For Rec Room, the sudden excitement around the tech world represents both a huge opportunity, and a warning that it’ll face challenges from some of the industry’s biggest names. Already, Meta has been working on a free experience called Horizon Worlds that, like Rec Room, offers people a way to hang out and play games in a shared virtual environment.

Fajt said one thing that will make his company stand out is that it isn’t tied to Meta’s platform, like Horizon is. Instead, it’s available for free on Android, iPhones, PC, Sony’s PlayStation and Microsoft’s Xbox consoles, in addition to VR. It doesn’t rely on advertising for revenue either, making money instead by selling virtual goods like new looks for characters.

So far, it appears to be working. Console and VR users are averaging more than two hours in Rec Room, and mobile device users are averaging an hour. That’s similar to data Roblox revealed last year, saying its users average 2.6 hours in its game.

“If you’re going into Rec Room, you’re staying there for a while,” Fajt said.
Rec Room also hopes to stand out through its community. The company set strict guidelines about abuse and bad behavior, providing tutorials on how to use its tools to mute or even vote to kick out those causing trouble. Rec Room has also started testing automatic voice moderation, using a mix of community reporting, human moderators and automated tools to identify offenders.

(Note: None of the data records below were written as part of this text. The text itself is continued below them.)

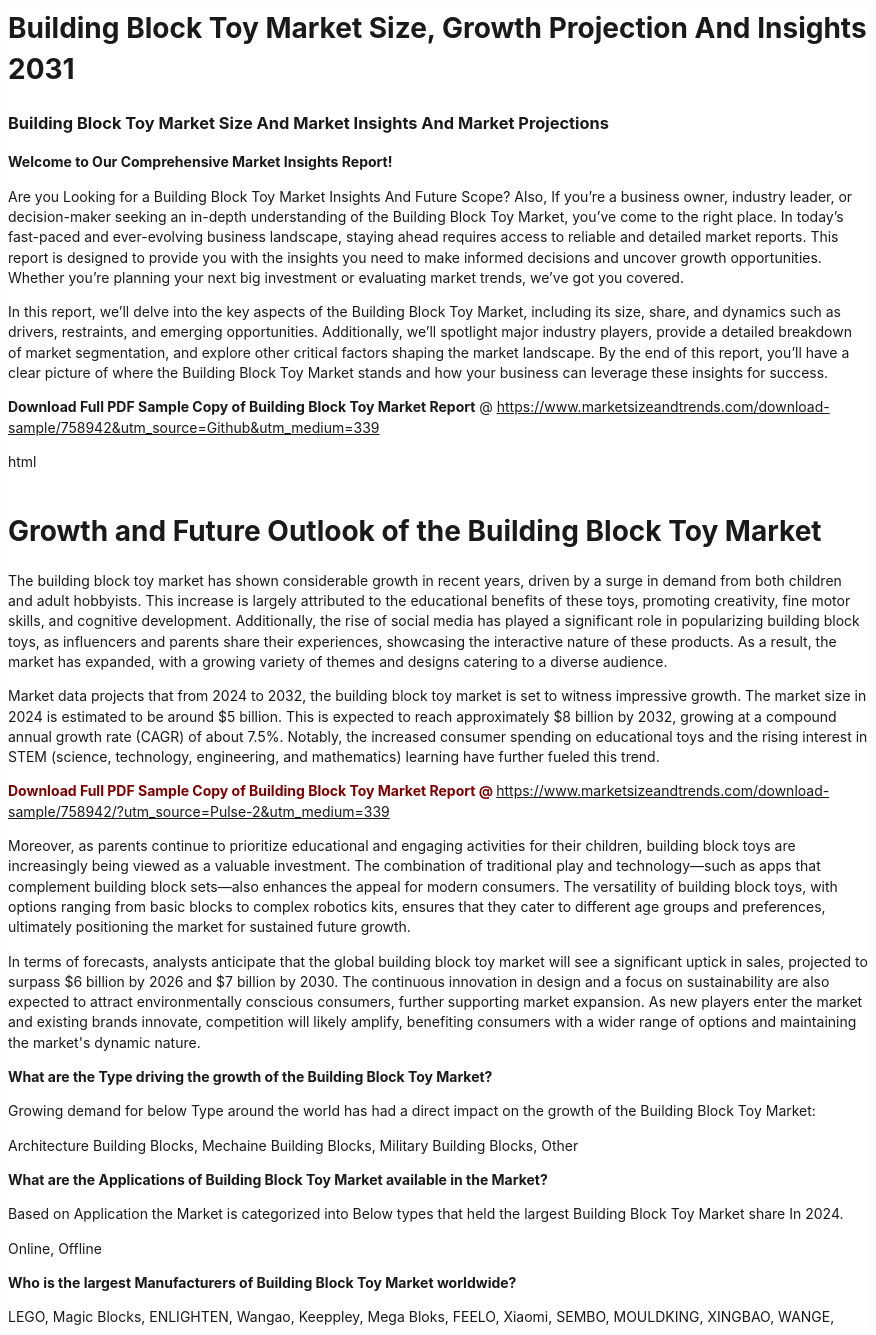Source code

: <h1>Building Block Toy Market Size, Growth Projection And Insights 2031</h1><div class="" data-test-id=""><h3><span class="">Building Block Toy Market Size And Market Insights And Market Projections</span></h3></div><div class="" data-test-id=""><p><strong>Welcome to Our Comprehensive Market Insights Report!</strong></p><p>Are you Looking for a Building Block Toy Market Insights And Future Scope? Also, If you&rsquo;re a business owner, industry leader, or decision-maker seeking an in-depth understanding of the Building Block Toy Market, you&rsquo;ve come to the right place. In today&rsquo;s fast-paced and ever-evolving business landscape, staying ahead requires access to reliable and detailed market reports. This report is designed to provide you with the insights you need to make informed decisions and uncover growth opportunities. Whether you&rsquo;re planning your next big investment or evaluating market trends, we&rsquo;ve got you covered.</p><p>In this report, we&rsquo;ll delve into the key aspects of the Building Block Toy Market, including its size, share, and dynamics such as drivers, restraints, and emerging opportunities. Additionally, we&rsquo;ll spotlight major industry players, provide a detailed breakdown of market segmentation, and explore other critical factors shaping the market landscape. By the end of this report, you&rsquo;ll have a clear picture of where the Building Block Toy Market stands and how your business can leverage these insights for success.</p><p><strong>Download Full PDF Sample Copy of Building Block Toy Market Report</strong> @ <a href="https://www.marketsizeandtrends.com/download-sample/758942&utm_source=Github&utm_medium=339" target="_blank">https://www.marketsizeandtrends.com/download-sample/758942&utm_source=Github&utm_medium=339</a></p></div><div class="" data-test-id=""><p><span class="">html<!DOCTYPE html><html lang="en"><head> <meta charset="UTF-8"> <meta name="viewport" content="width=device-width, initial-scale=1.0"> <title>Building Block Toy Market Growth and Future Outlook</title></head><body> <h1>Growth and Future Outlook of the Building Block Toy Market</h1> <p>The building block toy market has shown considerable growth in recent years, driven by a surge in demand from both children and adult hobbyists. This increase is largely attributed to the educational benefits of these toys, promoting creativity, fine motor skills, and cognitive development. Additionally, the rise of social media has played a significant role in popularizing building block toys, as influencers and parents share their experiences, showcasing the interactive nature of these products. As a result, the market has expanded, with a growing variety of themes and designs catering to a diverse audience.</p> <p>Market data projects that from 2024 to 2032, the building block toy market is set to witness impressive growth. The market size in 2024 is estimated to be around $5 billion. This is expected to reach approximately $8 billion by 2032, growing at a compound annual growth rate (CAGR) of about 7.5%. Notably, the increased consumer spending on educational toys and the rising interest in STEM (science, technology, engineering, and mathematics) learning have further fueled this trend.</p> <p><strong><span style="color: #800000;">Download Full PDF Sample Copy of Building Block Toy Market Report @</span>&nbsp;</strong><a href="https://www.marketsizeandtrends.com/download-sample/758942/?utm_source=Pulse-2&amp;utm_medium=339">https://www.marketsizeandtrends.com/download-sample/758942/?utm_source=Pulse-2&amp;utm_medium=339</a></p> <p>Moreover, as parents continue to prioritize educational and engaging activities for their children, building block toys are increasingly being viewed as a valuable investment. The combination of traditional play and technology—such as apps that complement building block sets—also enhances the appeal for modern consumers. The versatility of building block toys, with options ranging from basic blocks to complex robotics kits, ensures that they cater to different age groups and preferences, ultimately positioning the market for sustained future growth.</p> <p>In terms of forecasts, analysts anticipate that the global building block toy market will see a significant uptick in sales, projected to surpass $6 billion by 2026 and $7 billion by 2030. The continuous innovation in design and a focus on sustainability are also expected to attract environmentally conscious consumers, further supporting market expansion. As new players enter the market and existing brands innovate, competition will likely amplify, benefiting consumers with a wider range of options and maintaining the market's dynamic nature.</p> </body></html></span></p><p><strong><span class="">What are the&nbsp;Type driving the growth of the Building Block Toy Market?</span></strong></p></div><div class="" data-test-id=""><p><span class="">Growing demand for below Type around the world has had a direct impact on the growth of the Building Block Toy Market:</span></p></div><div class="" data-test-id=""><p>Architecture Building Blocks, Mechaine Building Blocks, Military Building Blocks, Other</p><p><span class=""><strong>What are the&nbsp;Applications&nbsp;of Building Block Toy Market available in the Market?</strong></span></p></div><div class="" data-test-id=""><p><span class="">Based on Application the Market is categorized into Below types that held the largest Building Block Toy Market share In 2024.</span></p></div><div class="" data-test-id=""><p><span class="">Online, Offline</span></p><p><span class=""><strong>Who is the largest Manufacturers of Building Block Toy Market worldwide?</strong></span></p></div><div class="" data-test-id=""><p><span class="">LEGO, Magic Blocks, ENLIGHTEN, Wangao, Keeppley, Mega Bloks, FEELO, Xiaomi, SEMBO, MOULDKING, XINGBAO, WANGE,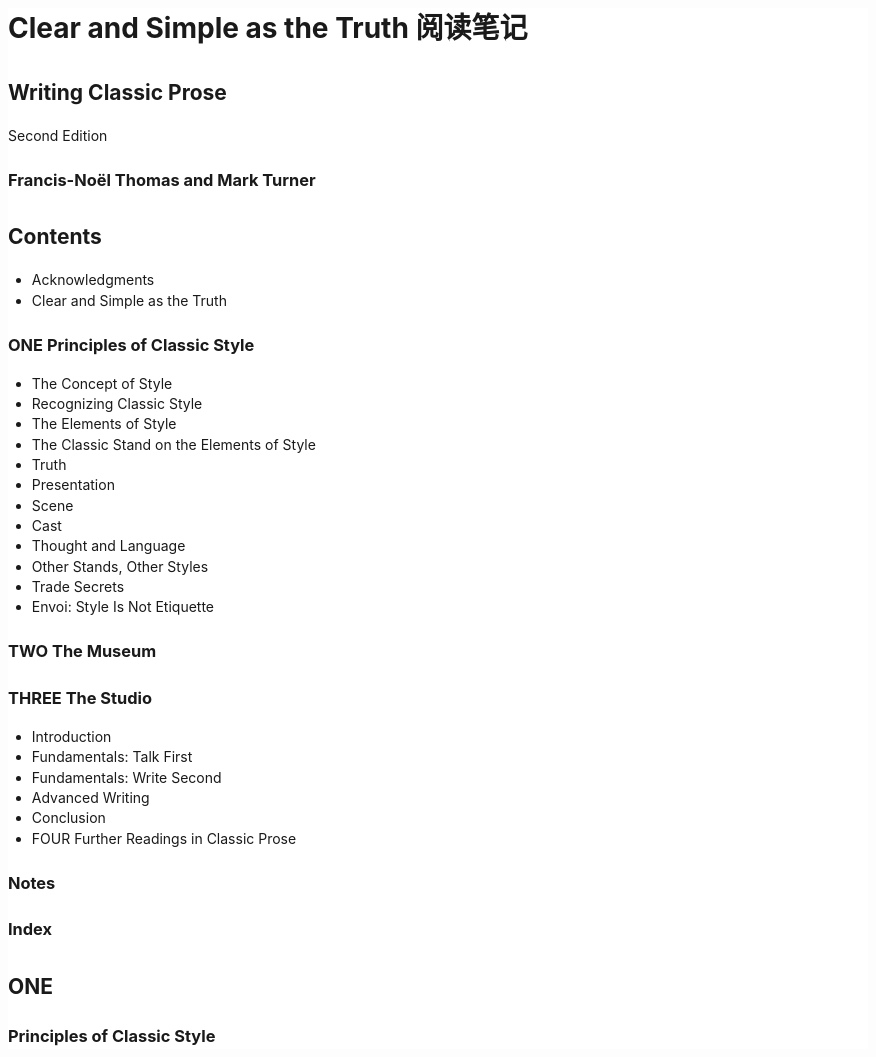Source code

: # Clear and Simple as the Truth 阅读笔记

## Writing Classic Prose

Second Edition

### Francis-Noël Thomas and Mark Turner

## Contents

- Acknowledgments
- Clear and Simple as the Truth

### ONE Principles of Classic Style

- The Concept of Style
- Recognizing Classic Style
- The Elements of Style
- The Classic Stand on the Elements of Style
- Truth
- Presentation
- Scene
- Cast
- Thought and Language
- Other Stands, Other Styles
- Trade Secrets
- Envoi: Style Is Not Etiquette

### TWO The Museum

### THREE The Studio

- Introduction
- Fundamentals: Talk First
- Fundamentals: Write Second
- Advanced Writing
- Conclusion
- FOUR Further Readings in Classic Prose

### Notes

### Index


## ONE


### Principles of Classic Style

“A big part of it is being proactive,” Fajt said, adding that the company moderates more heavily when a person first joins the platform in an effort to set the tone. He also doesn’t want to repeat mistakes that have led to mass harassment campaigns, disinformation and other dangerous behavior that Meta,Twitter, YouTube and other social media companies now struggle with.

It’s still a lot of work. A Facebook employee once internally told colleagues they’d not had a “good time” using Rec Room on the Oculus Quest headset, because someone was chanting a racial slur, according to disclosures by Frances Haugen, a former Facebook employee who shared redacted internal communications with the Securities and Exchange Commission, Congress and a consortium of news organizations and reporters, including CNET reporter Queenie Wong. The Facebook employee tried to report the “bigot,” and Fajt said that his team had banned someone using the same racial slur around the same time. 

Read more: As Facebook plans the metaverse, it struggles to combat harassment in VR
He also noted that Rec Room plans to improve its moderation systems as it grows, with a goal of correctly banning people who break the rules as quickly as possible.

“We didn’t say Rec Room is an open community to do whatever you want,” he added. “We have a code of conduct and expectations for content that we will and will not allow.”

Hopefully, Fajt says, those efforts will help create experiences that people will want to keep coming back to. “It’s one of the most important challenges. When we look at the next step for us, it’s going to be so much more than a game.”